As in AWK, referencing a hash (aka an associative array) in Perl that does not exist, automatically creates it. And performing arithmetic on a value that is undefined is the same as using zero. So the hash and all its elements are created as needed without any explicit code to create them.

Now let's get back to the name of that hash. The Perl documentation (perldata) states:

Perl has three built-in data types: scalars, arrays of scalars, and associative arrays of scalars, known as "hashes". A scalar is a single string (of any size, limited only by the available memory), number, or a reference to something [...]. Normal arrays are ordered lists of scalars indexed by number, starting with 0. Hashes are unordered collections of scalar values indexed by their associated string key.

In code, that looks like this:

$scalar_var = 1;                      # simple var
@list_var   = (1, 2);                 # a list
%hash_var   = (one => 1, two => 2);   # a hash

So you might think, "ok I get it, each data type uses a special character in its name". So you try this:

$v = 1;
@v = (1, 2);
%v = (one => 1, two => 2);

And sure enough, Perl likes that just fine. However, you don't actually have three variables named $v, @v and %v. What you have is three variables named v, whose names come from three different name spaces. Hopefully, some Perl language lawyer out there will point out the correct way to explain that, but for now that will work.

Just a bit more, and I can get back to the hash name conundrum of $_{$_}. Consider the following code that creates a scalar and a hash with the same name and then prints out the scalar and an element from the hash:

my $v = "scalar v";
my %v = ( a => "hash element with key a", b => "hash element with key b" );
print "v   : $v\n";
print "v{a}: $v{a}\n";

Running that, you get what you'd expect:

$ perl test.pl
v   : scalar v
v{a}: hash element with key a

But look closely at the last print statement. You were probably expecting to see %v{a} inside the string rather than $v{a}, since it's printing a value from a hash. So here is proof positive that the leading character $, @ or % is not part of the variable name. These leading characters are called "sigils" in Perl, which seems like an appropriate name given the definition of sigil:

A sign, word, or device held to have occult power in astrology or magic.

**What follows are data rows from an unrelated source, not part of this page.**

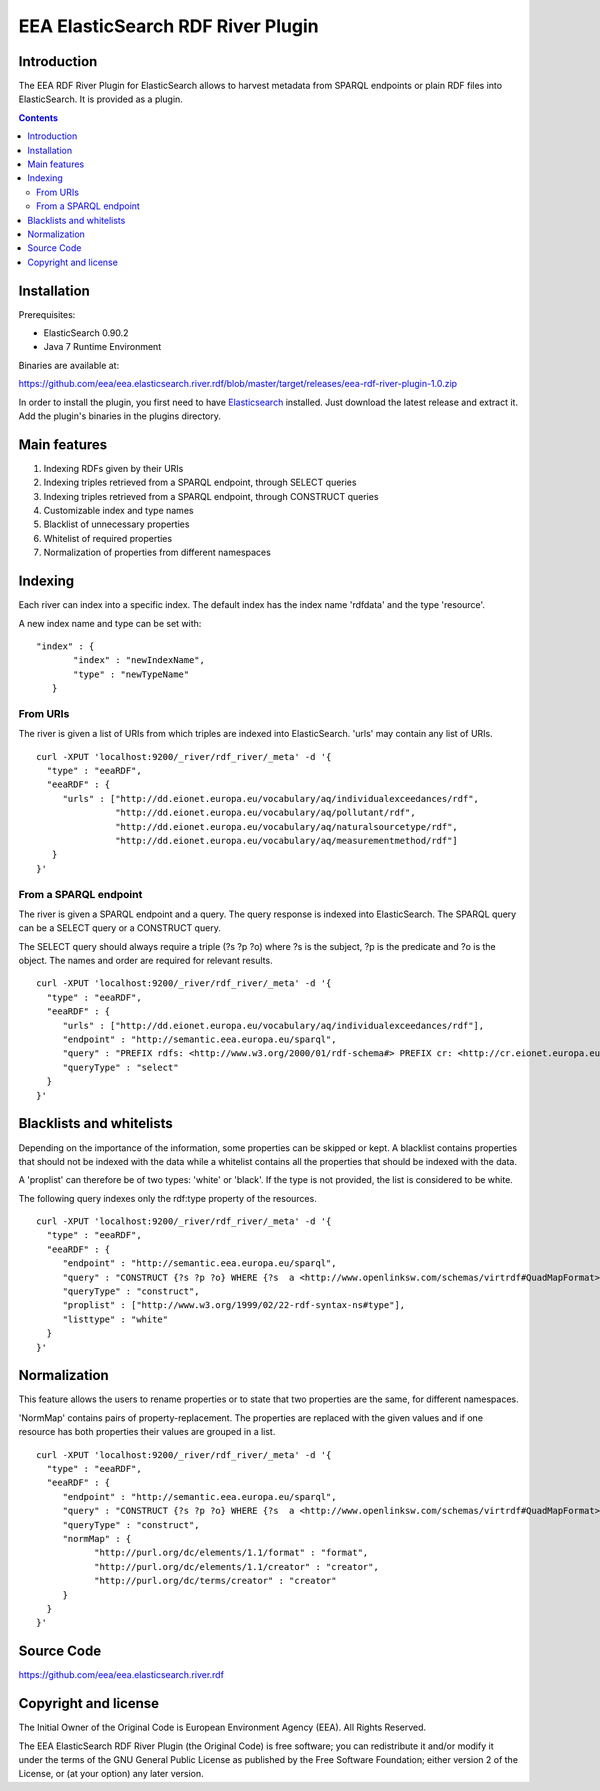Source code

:==================================
EEA ElasticSearch RDF River Plugin
==================================

Introduction
============

The EEA RDF River Plugin for ElasticSearch allows to harvest metadata from
SPARQL endpoints or plain RDF files into ElasticSearch. It is provided as a
plugin.


.. contents::

Installation
============

Prerequisites:

* ElasticSearch 0.90.2

* Java 7 Runtime Environment

Binaries are available at: 

https://github.com/eea/eea.elasticsearch.river.rdf/blob/master/target/releases/eea-rdf-river-plugin-1.0.zip

In order to install the plugin, you first need to have 
`Elasticsearch <http://www.elasticsearch.org/download/>`_ installed. Just 
download the latest release and extract it. Add the plugin's binaries in the 
plugins directory.

Main features
=============

1. Indexing RDFs given by their URIs
2. Indexing triples retrieved from a SPARQL endpoint, through SELECT queries
3. Indexing triples retrieved from a SPARQL endpoint, through CONSTRUCT queries
4. Customizable index and type names
5. Blacklist of unnecessary properties
6. Whitelist of required properties
7. Normalization of properties from different namespaces

Indexing
========

Each river can index into a specific index. The default index has the index name 
'rdfdata' and the type 'resource'.

A new index name and type can be set with:

::

 "index" : {
        "index" : "newIndexName",
        "type" : "newTypeName"
    }
 

From URIs
+++++++++
 
The river is given a list of URIs from which triples are indexed into ElasticSearch.
'urls' may contain any list of URIs.

::

 curl -XPUT 'localhost:9200/_river/rdf_river/_meta' -d '{
   "type" : "eeaRDF",
   "eeaRDF" : {
      "urls" : ["http://dd.eionet.europa.eu/vocabulary/aq/individualexceedances/rdf",
                "http://dd.eionet.europa.eu/vocabulary/aq/pollutant/rdf",
                "http://dd.eionet.europa.eu/vocabulary/aq/naturalsourcetype/rdf",
                "http://dd.eionet.europa.eu/vocabulary/aq/measurementmethod/rdf"]
    }
 }'
 

From a SPARQL endpoint
++++++++++++++++++++++

The river is given a SPARQL endpoint and a query. The query response is indexed into ElasticSearch.
The SPARQL query can be a SELECT query or a CONSTRUCT query. 

The SELECT query should always require a triple (?s ?p ?o) where ?s is the subject,
?p is the predicate and ?o is the object. The names and order are required for relevant 
results. 

::

 curl -XPUT 'localhost:9200/_river/rdf_river/_meta' -d '{
   "type" : "eeaRDF",
   "eeaRDF" : {
      "urls" : ["http://dd.eionet.europa.eu/vocabulary/aq/individualexceedances/rdf"],
      "endpoint" : "http://semantic.eea.europa.eu/sparql",
      "query" : "PREFIX rdfs: <http://www.w3.org/2000/01/rdf-schema#> PREFIX cr: <http://cr.eionet.europa.eu/ontologies/contreg.rdf#> SELECT ?s ?p ?o WHERE { ?bookmark a cr:SparqlBookmark ; rdfs:label ?label}",
      "queryType" : "select"
   }
 }'


Blacklists and whitelists
=========================

Depending on the importance of the information, some properties can be skipped or kept. 
A blacklist contains properties that should not be indexed with the data while a whitelist 
contains all the properties that should be indexed with the data.

A 'proplist' can therefore be of two types: 'white' or 'black'. If the type is not provided, 
the list is considered to be white.

The following query indexes only the rdf:type property of the resources.

::

 curl -XPUT 'localhost:9200/_river/rdf_river/_meta' -d '{
   "type" : "eeaRDF",
   "eeaRDF" : {
      "endpoint" : "http://semantic.eea.europa.eu/sparql", 
      "query" : "CONSTRUCT {?s ?p ?o} WHERE {?s  a <http://www.openlinksw.com/schemas/virtrdf#QuadMapFormat> ; ?p ?o}",
      "queryType" : "construct",
      "proplist" : ["http://www.w3.org/1999/02/22-rdf-syntax-ns#type"], 
      "listtype" : "white"
   }
 }'


Normalization
=============

This feature allows the users to rename properties or to state that two 
properties are the same, for different namespaces.

'NormMap' contains pairs of property-replacement. The properties are replaced 
with the given values and if one resource has both properties their values are 
grouped in a list.

::

 curl -XPUT 'localhost:9200/_river/rdf_river/_meta' -d '{
   "type" : "eeaRDF",
   "eeaRDF" : {
      "endpoint" : "http://semantic.eea.europa.eu/sparql", 
      "query" : "CONSTRUCT {?s ?p ?o} WHERE {?s  a <http://www.openlinksw.com/schemas/virtrdf#QuadMapFormat> ; ?p ?o}",
      "queryType" : "construct",
      "normMap" : {
            "http://purl.org/dc/elements/1.1/format" : "format", 
            "http://purl.org/dc/elements/1.1/creator" : "creator", 
            "http://purl.org/dc/terms/creator" : "creator"
      }
   }
 }'
 
Source Code
===========

https://github.com/eea/eea.elasticsearch.river.rdf


Copyright and license
=====================

The Initial Owner of the Original Code is European Environment Agency (EEA).
All Rights Reserved.

The EEA ElasticSearch RDF River Plugin (the Original Code) is free software;
you can redistribute it and/or modify it under the terms of the GNU
General Public License as published by the Free Software Foundation;
either version 2 of the License, or (at your option) any later
version.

When talking about Perl, you will often see references to something being in scalar context or list context. For example, consider the following code that creates a list and then refers to the list in scalar context:

@v = (4, 5, 6);
$u = scalar @v;
print "@v\n";
print "$u\n";

$ perl test.pl
4 5 6
3

When you refer to a list in list context, you get the list; when you refer to it in scalar context you get its length. So in the example above where the print statement refers to $v{a}, the reference is to the hash element v{a}, and since the hash element is a single value, and since you want to print that single value, you need to refer to it in scalar context. So rather than using %v{a}, which would give you a hash and not a scalar, you use $v{a} to get the scalar value. And actually, if you changed the script to use %v{a}, you would not get you a hash, because it's not valid syntax, you would just get:

$ perl test.pl
v   : scalar v
v{a}: %v{a}

Finally back to the original code:

!$_{$_}++

So here, the first use of $_ refers to a hash named _ and not to Perl's pattern space variable $_. However, as I already mentioned, the second use of $_ does refer to the pattern space; it is used as the key into the hash. After the hash element is found (or created), it is tested and negated in scalar context. And then finally, and also in scalar context, it is incremented.

That was a fairly long explanation for a pretty short piece of code, but hopefully you found it interesting. As long-winded as it was, if it didn't put you to sleep by now, that's probably good enough. As I mentioned up front, I'm not a Perl programmer, so I may have messed it up somewhere. Let me know where.